To use Spring Cloud Task’s single-instance feature when creating a natively compiled app, you need to enable the feature at build time. To do so, add the process-aot execution and set spring.cloud.task.single-step-instance-enabled=true as a JVM argument, as follows:

<plugin>
    <groupId>org.springframework.boot</groupId>
    <artifactId>spring-boot-maven-plugin</artifactId>
    <executions>
        <execution>
            <id>process-aot</id>
            <goals>
                <goal>process-aot</goal>
            </goals>
            <configuration>
                <jvmArguments>
                    -Dspring.cloud.task.single-instance-enabled=true
                </jvmArguments>
            </configuration>
        </execution>
    </executions>
</plugin>

Enabling Observations for ApplicationRunner and CommandLineRunner

To Enable Task Observations for ApplicationRunner or CommandLineRunner set spring.cloud.task.observation.enabled to true.

An example task application with observations enables using the SimpleMeterRegistry can be found here.

Disabling Spring Cloud Task Auto Configuration

In cases where Spring Cloud Task should not be autoconfigured for an implementation, you can disable Task’s auto configuration.
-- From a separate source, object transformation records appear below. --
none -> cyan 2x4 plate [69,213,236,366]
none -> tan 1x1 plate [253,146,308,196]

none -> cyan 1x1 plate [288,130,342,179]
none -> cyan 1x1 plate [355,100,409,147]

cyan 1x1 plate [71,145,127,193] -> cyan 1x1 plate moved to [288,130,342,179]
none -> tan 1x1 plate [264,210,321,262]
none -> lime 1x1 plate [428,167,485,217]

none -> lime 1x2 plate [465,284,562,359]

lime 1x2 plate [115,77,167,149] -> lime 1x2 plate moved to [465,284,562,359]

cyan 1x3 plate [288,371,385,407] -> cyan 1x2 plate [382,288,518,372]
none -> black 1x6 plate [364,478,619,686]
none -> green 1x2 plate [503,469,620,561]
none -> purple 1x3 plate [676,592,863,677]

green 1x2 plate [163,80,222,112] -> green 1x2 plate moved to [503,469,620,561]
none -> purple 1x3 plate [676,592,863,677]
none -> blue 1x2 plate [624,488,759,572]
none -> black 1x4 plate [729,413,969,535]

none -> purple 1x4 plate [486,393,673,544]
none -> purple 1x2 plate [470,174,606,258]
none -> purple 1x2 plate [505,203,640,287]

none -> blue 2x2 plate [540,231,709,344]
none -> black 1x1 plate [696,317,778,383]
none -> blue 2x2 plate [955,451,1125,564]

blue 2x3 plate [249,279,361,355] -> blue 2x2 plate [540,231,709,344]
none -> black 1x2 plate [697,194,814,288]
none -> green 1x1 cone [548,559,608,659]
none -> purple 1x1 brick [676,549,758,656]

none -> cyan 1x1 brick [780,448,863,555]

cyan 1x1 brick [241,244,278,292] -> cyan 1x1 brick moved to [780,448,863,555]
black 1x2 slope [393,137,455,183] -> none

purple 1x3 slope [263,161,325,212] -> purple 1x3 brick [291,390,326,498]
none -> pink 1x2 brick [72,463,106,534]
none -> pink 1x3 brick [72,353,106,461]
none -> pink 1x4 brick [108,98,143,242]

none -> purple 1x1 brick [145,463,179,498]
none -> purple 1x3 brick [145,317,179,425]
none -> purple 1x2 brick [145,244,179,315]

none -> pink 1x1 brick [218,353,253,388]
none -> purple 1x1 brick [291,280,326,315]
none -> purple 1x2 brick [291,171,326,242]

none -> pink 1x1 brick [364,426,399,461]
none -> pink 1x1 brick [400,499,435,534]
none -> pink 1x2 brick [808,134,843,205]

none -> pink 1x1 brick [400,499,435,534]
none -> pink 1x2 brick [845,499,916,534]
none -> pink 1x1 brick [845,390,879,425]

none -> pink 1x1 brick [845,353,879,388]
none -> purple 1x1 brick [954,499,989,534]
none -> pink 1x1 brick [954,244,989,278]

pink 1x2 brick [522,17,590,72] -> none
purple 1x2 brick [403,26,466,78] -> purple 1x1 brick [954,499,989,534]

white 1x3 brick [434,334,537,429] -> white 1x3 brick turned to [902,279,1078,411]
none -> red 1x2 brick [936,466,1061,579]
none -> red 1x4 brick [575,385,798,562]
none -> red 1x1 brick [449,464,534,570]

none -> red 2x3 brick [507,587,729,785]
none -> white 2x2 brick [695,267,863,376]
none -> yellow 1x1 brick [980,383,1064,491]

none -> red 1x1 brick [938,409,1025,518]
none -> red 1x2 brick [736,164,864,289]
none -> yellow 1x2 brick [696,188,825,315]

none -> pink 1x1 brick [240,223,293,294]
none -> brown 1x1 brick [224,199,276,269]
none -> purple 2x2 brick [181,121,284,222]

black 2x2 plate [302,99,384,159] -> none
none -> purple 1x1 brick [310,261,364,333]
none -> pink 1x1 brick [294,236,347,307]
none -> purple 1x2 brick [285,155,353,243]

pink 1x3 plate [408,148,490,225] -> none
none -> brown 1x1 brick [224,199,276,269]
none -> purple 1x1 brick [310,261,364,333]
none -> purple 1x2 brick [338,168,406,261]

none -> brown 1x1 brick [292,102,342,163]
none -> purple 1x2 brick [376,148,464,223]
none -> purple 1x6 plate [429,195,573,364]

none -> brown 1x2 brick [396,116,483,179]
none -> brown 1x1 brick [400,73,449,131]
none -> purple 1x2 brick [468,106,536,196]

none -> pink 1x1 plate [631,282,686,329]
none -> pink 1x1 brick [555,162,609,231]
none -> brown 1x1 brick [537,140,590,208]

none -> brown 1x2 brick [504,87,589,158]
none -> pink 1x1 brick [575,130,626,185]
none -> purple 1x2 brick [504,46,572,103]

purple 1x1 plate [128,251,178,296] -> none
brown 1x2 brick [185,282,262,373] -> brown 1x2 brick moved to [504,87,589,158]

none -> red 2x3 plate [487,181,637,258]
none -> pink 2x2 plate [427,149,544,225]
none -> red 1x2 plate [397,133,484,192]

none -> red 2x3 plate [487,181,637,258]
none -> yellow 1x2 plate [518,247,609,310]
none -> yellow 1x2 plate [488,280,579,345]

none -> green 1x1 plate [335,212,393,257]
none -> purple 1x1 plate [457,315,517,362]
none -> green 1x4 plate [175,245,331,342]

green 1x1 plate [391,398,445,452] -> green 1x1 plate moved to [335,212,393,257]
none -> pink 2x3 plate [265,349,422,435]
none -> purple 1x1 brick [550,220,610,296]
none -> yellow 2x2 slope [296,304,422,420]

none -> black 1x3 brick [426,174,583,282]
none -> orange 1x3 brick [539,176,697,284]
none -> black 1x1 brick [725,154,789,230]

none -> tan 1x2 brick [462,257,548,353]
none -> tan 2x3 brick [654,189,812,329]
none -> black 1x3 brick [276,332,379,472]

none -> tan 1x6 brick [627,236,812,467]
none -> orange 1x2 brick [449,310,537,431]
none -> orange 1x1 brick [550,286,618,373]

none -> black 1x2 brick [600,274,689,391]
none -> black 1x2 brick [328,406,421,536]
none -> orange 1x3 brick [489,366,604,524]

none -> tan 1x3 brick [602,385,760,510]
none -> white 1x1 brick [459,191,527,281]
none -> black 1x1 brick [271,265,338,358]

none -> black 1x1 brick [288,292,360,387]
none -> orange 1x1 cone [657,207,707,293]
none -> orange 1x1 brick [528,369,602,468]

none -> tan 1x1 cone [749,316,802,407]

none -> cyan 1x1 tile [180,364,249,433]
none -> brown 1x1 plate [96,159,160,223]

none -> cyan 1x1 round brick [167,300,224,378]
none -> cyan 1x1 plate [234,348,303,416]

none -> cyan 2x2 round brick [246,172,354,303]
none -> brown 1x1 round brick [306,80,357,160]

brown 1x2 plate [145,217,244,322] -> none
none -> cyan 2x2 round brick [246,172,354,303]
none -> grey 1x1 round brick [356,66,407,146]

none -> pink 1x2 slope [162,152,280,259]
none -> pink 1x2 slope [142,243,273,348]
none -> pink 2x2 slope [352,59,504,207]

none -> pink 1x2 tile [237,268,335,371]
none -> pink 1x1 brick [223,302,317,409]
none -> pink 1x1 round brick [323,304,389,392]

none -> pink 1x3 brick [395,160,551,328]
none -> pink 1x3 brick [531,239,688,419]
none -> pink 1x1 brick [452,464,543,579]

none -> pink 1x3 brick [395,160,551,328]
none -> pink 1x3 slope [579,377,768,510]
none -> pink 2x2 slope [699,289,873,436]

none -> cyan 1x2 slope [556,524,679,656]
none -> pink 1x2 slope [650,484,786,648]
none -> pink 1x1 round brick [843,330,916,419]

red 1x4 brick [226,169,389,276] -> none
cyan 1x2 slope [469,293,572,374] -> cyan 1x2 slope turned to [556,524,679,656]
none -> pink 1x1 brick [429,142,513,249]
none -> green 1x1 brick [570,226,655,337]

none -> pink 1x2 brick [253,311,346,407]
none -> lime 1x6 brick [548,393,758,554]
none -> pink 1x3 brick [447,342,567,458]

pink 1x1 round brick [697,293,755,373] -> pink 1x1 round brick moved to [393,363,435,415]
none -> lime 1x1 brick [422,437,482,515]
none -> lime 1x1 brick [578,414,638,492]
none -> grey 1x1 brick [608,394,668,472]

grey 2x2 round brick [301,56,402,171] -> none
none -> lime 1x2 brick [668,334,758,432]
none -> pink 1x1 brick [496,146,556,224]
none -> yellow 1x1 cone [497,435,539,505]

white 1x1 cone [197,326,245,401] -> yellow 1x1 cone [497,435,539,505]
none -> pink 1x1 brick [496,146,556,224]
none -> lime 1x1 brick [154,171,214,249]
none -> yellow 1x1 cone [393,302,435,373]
This can be done either by adding the following annotation to your Task application:

@EnableAutoConfiguration(exclude={SimpleTaskAutoConfiguration.class})

You may also disable Task auto configuration by setting the spring.cloud.task.autoconfiguration.enabled property to false.

Closing the Context

Another case to close the context is when the Task Execution completes however the application does not terminate. In these cases the context is held open because a thread has been allocated (for example: if you are using a TaskExecutor). In these cases set the spring.cloud.task.closecontextEnabled property to true when launching your task. This will close the application’s context once the task is complete. Thus allowing the application to terminate.

Enable Task Metrics

Spring Cloud Task integrates with Micrometer and creates observations for the Tasks it executes. To enable Task Observability integration, you must add spring-boot-starter-actuator, your preferred registry implementation (if you want to publish metrics), and micrometer-tracing (if you want to publish tracing data) to your task application. An example maven set of dependencies to enable task observability and metrics using Influx would be:

<dependency>
    <groupId>org.springframework.boot</groupId>
    <artifactId>spring-boot-starter-actuator</artifactId>
</dependency>
<dependency>
    <groupId>io.micrometer</groupId>
    <artifactId>micrometer-registry-influx</artifactId>
    <scope>runtime</scope>
</dependency>

Spring Task and Spring Cloud Task Properties

The term task is frequently used word in the industry. In one such example Spring Boot offers the spring.task while Spring Cloud Task offers the spring.cloud.task properties. This has caused some confusion in the past that these two groups of properties are directly related. However, they represent 2 different set of features offered in the Spring ecosystem.

spring.task refers to the properties that configure the ThreadPoolTaskScheduler.
spring.cloud.task refers to the properties that configure features of Spring Cloud Task.